CESAR stands for Cost-efficient methods and processes for safety relevant embedded systems and is a European funded project from ARTEMIS JOINT UNDERTKING (JU).
The three transportation domains automotive, aerospace, and rail, as well as the automation domain share the need to develop ultra-reliable embedded systems to meet societal demands for increased mobility and ensuring safety in a highly competitive global market.
To maintain the European leading edge position in the transportation as well as automation market, CESAR aims to boost cost efficiency of embedded systems development and safety processes by an order of magnitude.
CESAR pursuits a multi-domain approach integrating large enterprises, suppliers, SME's and vendors of cross sectoral domains and cooperating with leading research organizations and innovative SME's.
Abstract
The embedded safety-critical systems design and development industry is facing increasing complexity and variety of systems and devices, coupled with increasing regulatory constraints while costs, performances and time to market are constantly challenged.
This has led to a profusion of enablers (new processes, methods and tools), which are neither integrated nor interoperable because they have been developed more or less independently, addressing only a part of the complexity issue, such as safety. The absence of internationally recognized open standards is a limiting factor in terms of industrial performance when companies have to select among these enablers.
CESAR will bring significant and conclusive innovations in the two most improvable systems engineering disciplines:
- Requirements engineering in particular through formalization of multi viewpoint, multi criteria and multi level requirements,
- Component based engineering applied to design space exploration comprising multi-view, multi-criteria and multi level architecture trade-offs.
Multi-viewpoint based development processes assure that not only functional aspects but also safety, costs, robustness, timeliness, etc. are captured and documented in a form allowing validation and verification to be performed. Multi-criteria based design processes allow for optimization of designs to multiple objectives functions for such extra-functional characteristics of designs, a key for achieving competitive products. Multi-level design flows cover all stages from initial concepts through requirements through specification to design and implementation, typically crossing multiple stages in supplier chains. The combination of these aspects will allow movement towards "first-time-right" designs, where the actual integration phases are free of negative surprises.
In addition, CESAR intends to provide industrial companies with a breakthrough in system development by deploying a customizable systems engineering "Reference Technology Platform" (RTP) making it possible to integrate or interoperate existing or emerging available technologies.
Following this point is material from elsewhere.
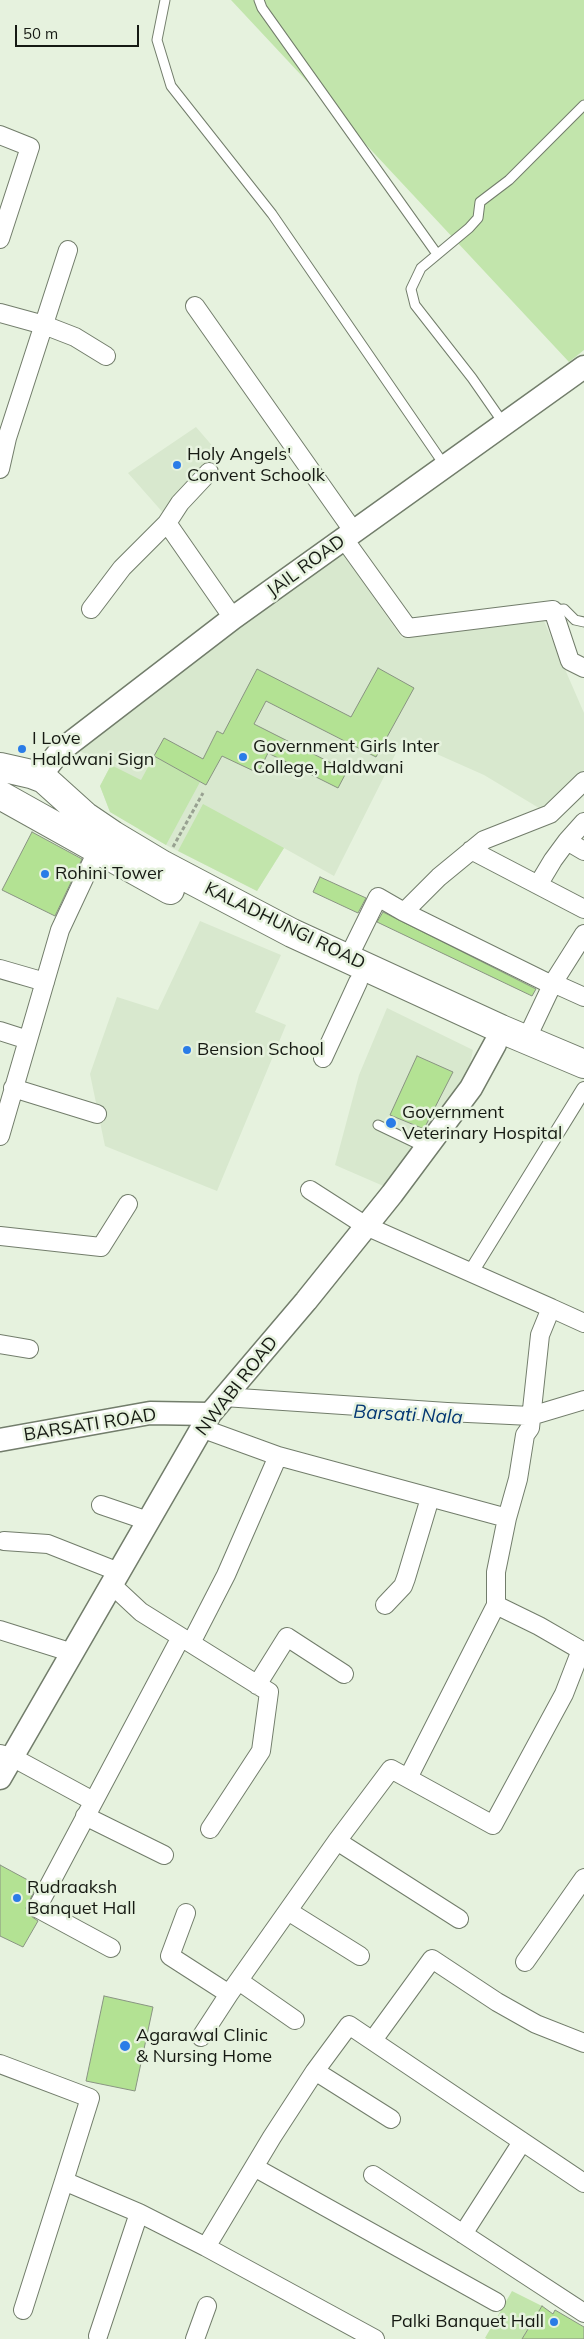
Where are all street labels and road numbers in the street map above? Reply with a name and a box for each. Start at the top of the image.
street label: JAIL ROAD [263,531,349,601]
street label: KALADHUNGI ROAD [201,878,369,974]
street label: NWABI ROAD [192,1332,282,1440]
street label: BARSATI ROAD [22,1404,158,1446]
This will be a significant step forward in terms of industrial performance improvement that will help to establish de-facto standards and contribute to the standardization effort from a European perspective. Relying on use-cases and scenarios from Aerospace, Automotive, Automation and Railway, CESAR is strongly industry driven. Benefiting from this multi-domains point of views, CESAR addresses safety aspects of transportation and other societal mobility and environmental demands.